Cloudflare leverages Moonshot AI’s Mooncake Transfer Engine and Store for high-performance data transfer across GPUs without CPU involvement.

This enables KV cache to be shared across nodes, allowing for more even load balancing and eliminating the need for session-aware routing within a cluster.

Mooncake Store extends cache capacity beyond GPU VRAM by utilizing NVMe storage, improving cache hit ratios and handling capacity.

Speculative Decoding for Faster Generation

Speculative decoding uses a smaller draft model to generate candidate tokens, which a larger target model then validates.
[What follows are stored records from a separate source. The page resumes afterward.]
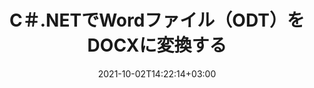 ---
############################# Static ############################
layout: "autogen-gist"
date: 2021-10-02T14:22:14+03:00
draft: false
path: "ja/total/net/conversion/odt-to-docx/"
other_out_formats: "PDF DOC DOCX DOCM DOT DOTX DOTM TXT RTF HTML HTM MHTML MHT XLS XLSX XLSM XLSB XLT XLTX XLTM XLAM CSV TSV DIF SXC FODS PPT PPTX PPS PPSX PPSM POT POTX PPTM POTM ODT OTT OTP ODP ODS EMZ WMZ SVG SVGZ XPS TEX DCM WMF EMF BMP PNG GIF JPEG TIFF ICO WEBP JP2 TGA PSB PSD EPUB MD FODP JPG"
ad_headline: "ODTをDOCXに変換する | .NET"
ad_description: ".NETアプリケーション向けの最も正確なODTからDOCXへのドキュメント変換ソリューション。"

############################# Head ############################
head_title: "C＃ASP.NETでODTをDOCXに変換する| .NETWordドキュメント変換"
head_description: ".NETワードプロセッシングドキュメント変換API。 .NET（C＃、VB.NET、ASP.NET、および.NET Core）アプリケーションでODTをDOCXおよび100以上の他の画像とファイル形式に変換します。変換されたDOCXドキュメントをHTMLビューアとして表示します。"

############################# Header ############################
title: "C＃.NETでWordファイル（ODT）をDOCXに変換する"
description: "結果のドキュメントの外観をカスタマイズできる柔軟なドキュメント変換機能を使用して、C＃VB.NETおよびASP.NETアプリケーションでODT（Wordファイル）をDOCXにプログラムで変換します。一般的なすべてのワードプロセッシングドキュメント形式をExcelスプレッドシート、PowerPointプレゼンテーション、PDF、Photoshop、eBook、Web、および画像ファイル形式に変換します。ネイティブの.NET変換APIは、ドキュメント全体を変換したり、選択したページ番号またはページ範囲に基づいてソースドキュメントファイルの特定のページを選択したり、サポートされているドキュメント形式に簡単に変換したりするための複数のドキュメント変換オプションを提供します。"

############################# SubMenu ############################
submenu:
    enable: false

############################# Content ############################
content:
    enable: true
    block:
    - title_left: "C＃.NETでODTをDOCXに変換する方法"
      content_left: |
          .NETでODTからDOCXに変換するには、次の簡単な手順に従ってください。変換されたDOCXドキュメントをそのまま表示するか、外部ソフトウェアを使用せずにHTMLとしてレンダリングして表示します。

          -   ODTドキュメントを変換する**Converter**オブジェクトを作成します
          -   DOCX形式の変換オプションを設定します
          -   DOCXに変換するには、**Converter**クラスインスタンスの**Convert**メソッドを呼び出します
          -   HTMLビューアのオプションを設定する
          -   変換されたDOCXをHTMLとして表示する**Viewer**オブジェクトを作成します
          
      title_right: "ダウンロードとインストール手順"
      content_right: |
          Wordファイル形式をさまざまな画像やドキュメントタイプに変換するには、`GroupDocs.Conversion`と`GroupDocs.Viewer`の名前空間が必要です。 これには、PDF、Microsoft Office（Word、Excel、PowerPoint、Project、Outlook）、OpenDocument、HTML、およびCAD図が含まれます。 Conholdate.Totalが提供する他の [Officeドキュメント用の.NET API](https://products.conholdate.com/total/net/)。
          
          [ダウンロード](https://downloads.conholdate.com/total/net) からそれぞれのアセンブリファイルを取得するか、[Nuget](https://www.nuget.org/packages/Conholdate.Total/) からパッケージ全体をフェッチして、ワークスペースに直接 `Conholdate.Total` を追加します。
          
      gisthash: "4f311c07ae9ee691b8afb7960aa6c806"
      gistfile: "word-to-pdf-conversion.cs"

    - title_left: "C＃のDOCXにテキストまたは画像の透かしを追加する"
      content_left: |
          ドキュメント（ODTからDOCX）を元のファイルとまったく同じように正確に変換し、C＃.NETを使用して、変換されたドキュメントページにテキストまたは画像の透かしを適用します。

          -   ODTドキュメントを変換する**Converter**オブジェクトを作成します
          -   **WatermarkOptions**クラスの新しいインスタンスを作成します
          -   透かしのプロパティ（色、幅、テキスト、画像など）を指定します
          -   適切な**ConvertOptions**クラスをインスタンス化します
          -   **ConvertOptions**インスタンスの**Watermark**プロパティを設定します
          -   DOCXに変換するには、**Converter**クラスインスタンスの**Convert**メソッドを呼び出します
        
      title_right: "ソースドキュメント情報の抽出"
      content_right: |
          ドキュメント情報抽出機能を使用すると、ソースドキュメントファイルに関する基本情報を取得できるだけでなく、Microsoft Projectファイルのプロジェクトの開始日と終了日、PDFドキュメントの印刷制限など、ファイル形式固有の貴重な情報の抽出もサポートされます。 Outlookデータファイルなどで囲まれたフォルダのリスト。 

          Windows Azure、Mono、Xamarinなどのプラットフォームを使用しながら、Windows、Linux、macOSなどのさまざまなオペレーティングシステムで一般的なドキュメントファイル形式を変換します。
          
      gisthash: "a15affe15284876ce010a315a09da1f0"
      gistfile: "convert-word-to-pdf-and-add-text-watermark-to-converted-pdf.cs"

    - title_left: "パスワードで保護されたWordをPDFに変換"
      content_left: |
          Conholdate.Total for .NET APIを使用すると、.NETでのパスワードで保護されたドキュメントの変換が簡単になります。数行のC＃コードを追加するだけで、外部ソフトウェアを使用せずに、パスワードで保護されたMicrosoftWordドキュメントをPDFファイルに正確に変換できます。

          -   ** LoadOptions **を定義し、ドキュメント固有のロードオプションからパスワードを設定します
          -   Word文書を変換する**Converter**オブジェクトを作成します
          -   **PdfConvertOptions**クラスをインスタンス化します
          -   PDFに変換するために**Converter**クラスインスタンスの**Convert**メソッドを呼び出します
          
      title_right: "離れた場所にあるドキュメントの読み込みと変換"
      content_right: |
          Conholdate.Total for .NETの使用–開発者は、Amazon S3、Microsoft Azure Blob、FTP、ローカルディスク、ストリーム、単純なURLなどのさまざまなリモートロケーションおよびクラウドドキュメントストレージリソースからドキュメントをロードおよび変換できます。リモートに配置されたドキュメントストリームを取得するメソッドを指定し、それをコンストラクターとしてConverterクラスに渡す必要があります。
          
          Conholdate.Total for .NET APIは、Windowsフォーム、ASP.NET、WPF、WCF、または.NETFramework2.0以降に基づく任意の種類のアプリケーションにネイティブです。
          
      gisthash: "3b7541492166a47d49ca85c55b531055"
      gistfile: "convert-password-protected-word-to-pdf.cs"

############################# About Formats ############################
about_formats:
    enable: false
############################# More Formats ############################
more_formats:
    enable: true
    auto: false
    other_out_formats: PDF DOC DOCX DOCM DOT DOTX DOTM TXT RTF HTML HTM MHTML MHT XLS XLSX XLSM XLSB XLT XLTX XLTM XLAM CSV TSV DIF SXC FODS PPT PPTX PPS PPSX PPSM POT POTX PPTM POTM ODT OTT OTP ODP ODS EMZ WMZ SVG SVGZ XPS TEX DCM WMF EMF BMP PNG GIF JPEG TIFF ICO WEBP JP2 TGA PSB PSD EPUB MD FODP JPG
############################# Back to top ###############################
back_to_top:
  enable: true
---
This speeds up token generation by reducing the target model's computation.

For agentic tasks involving predictable structured outputs like tool calls, speculative decoding is particularly effective.

Cloudflare utilizes NVIDIA’s EAGLE-3 draft model for Kimi K2.5, achieving high-quality inference with increased tokens-per-second throughput.

Infire: Cloudflare's Proprietary Inference Engine

Cloudflare's Infire engine, written in Rust, is designed for efficient machine learning inference across its distributed network.

Infire now supports multi-GPU configurations, crucial for models exceeding single GPU VRAM capacity, such as Kimi K2.5 which requires multiple H100s.

It offers pipeline, tensor, and expert parallelism modes to optimize throughput and latency.

Further optimizations have reduced Infire's GPU memory overhead compared to vLLM, enabling larger context windows.

Infire achieves cold-start times under 20 seconds, even for the largest models, limited only by drive speed.

Maximizing Hardware Throughput

The Infire engine extracts up to 20% higher tokens-per-second throughput from hardware.

It also enables running the latest models on previously infeasible lower-end hardware.

Cloudflare continuously optimizes its technology stack to provide high-performance inference while ensuring efficient GPU utilization.